There are no aliases that I know of in the switch ACLs.
Here's an example you should be able to work from. This is from 8.0.30 firmware not sure if it's the same on 7xxx series firmware.
Code:
ip access-list extended guest-v4
remark DENY ADMIN ACCESS TO SWITCH
deny tcp any host 10.23.15.1 eq ssh log
deny tcp any host 10.23.15.1 eq telnet log
deny tcp any host 10.23.15.1 eq http log
deny tcp any host 10.23.15.1 eq ssl log
remark ALLOW SAME VLAN TRAFFIC
permit ip any 10.23.15.0 0.0.0.255
remark ALLOW DHCP
permit udp any any eq bootps
permit udp any any eq bootpc
remark ALLOW ICMP
permit icmp any any
remark ALLOW ESTABLISHED TCP TRAFFIC
permit tcp any any established
remark ALLOW DNS REQUESTS
permit udp any host 10.23.60.3 eq dns
permit tcp any host 10.23.60.3 eq dns
permit udp any host 10.23.60.5 eq dns
permit tcp any host 10.23.60.5 eq dns
remark ALLOW ACCESS TO CACHE01 HTTP/S
permit tcp any host 10.23.60.5 eq http
permit tcp any host 10.23.60.5 eq ssl
remark ALLOW RETURN OF SNMP TRAFFIC TO MON01
permit udp any eq snmp host 10.23.60.81
permit udp any eq snmp-trap host 10.23.60.81
remark DENY ALL OTHER INTER-VLAN TRAFFIC
deny ip any 10.0.0.0 0.255.255.255 log
remark PERMIT REMAINING TRAFFIC
permit ip any any
enable-accounting
In the above example, you will see same-VLAN traffic is permitted while other VLAN traffic can not be sent with a few exceptions (already established TCP from another VLAN, some specific TCP/UDP traffic (remember UDP traffic is never "established"). After being denied access to other VLANs (less the specific allows), all traffic is permitted (to the internet).

▬▬▬▬▬▬

→ Exercise set
[1] Starting at the words "There are no" and stopping after "7xxx series firmware.", rewrite the switch ACL post with "firmware" renamed to "software" everywhere in that span.
[2] Answer these about the switch ACL post:
(a) Which firmware version is the example from?
(b) What name does the extended access list carry?
(c) In the closing paragraph, what does the author say UDP traffic never is?

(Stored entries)
▬▬▬▬▬▬

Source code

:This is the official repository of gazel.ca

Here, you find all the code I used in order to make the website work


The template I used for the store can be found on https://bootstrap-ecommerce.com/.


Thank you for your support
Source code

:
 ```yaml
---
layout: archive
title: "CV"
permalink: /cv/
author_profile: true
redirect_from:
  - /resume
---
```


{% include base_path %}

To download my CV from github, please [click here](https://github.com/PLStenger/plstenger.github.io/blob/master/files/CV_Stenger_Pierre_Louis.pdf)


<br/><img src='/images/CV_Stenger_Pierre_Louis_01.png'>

▬▬▬▬▬▬

→ Solved tasks
[1]
There are no aliases that I know of in the switch ACLs.
Here's an example you should be able to work from. This is from 8.0.30 software not sure if it's the same on 7xxx series software.

[2]
(a) 8.0.30
(b) guest-v4
(c) "Established"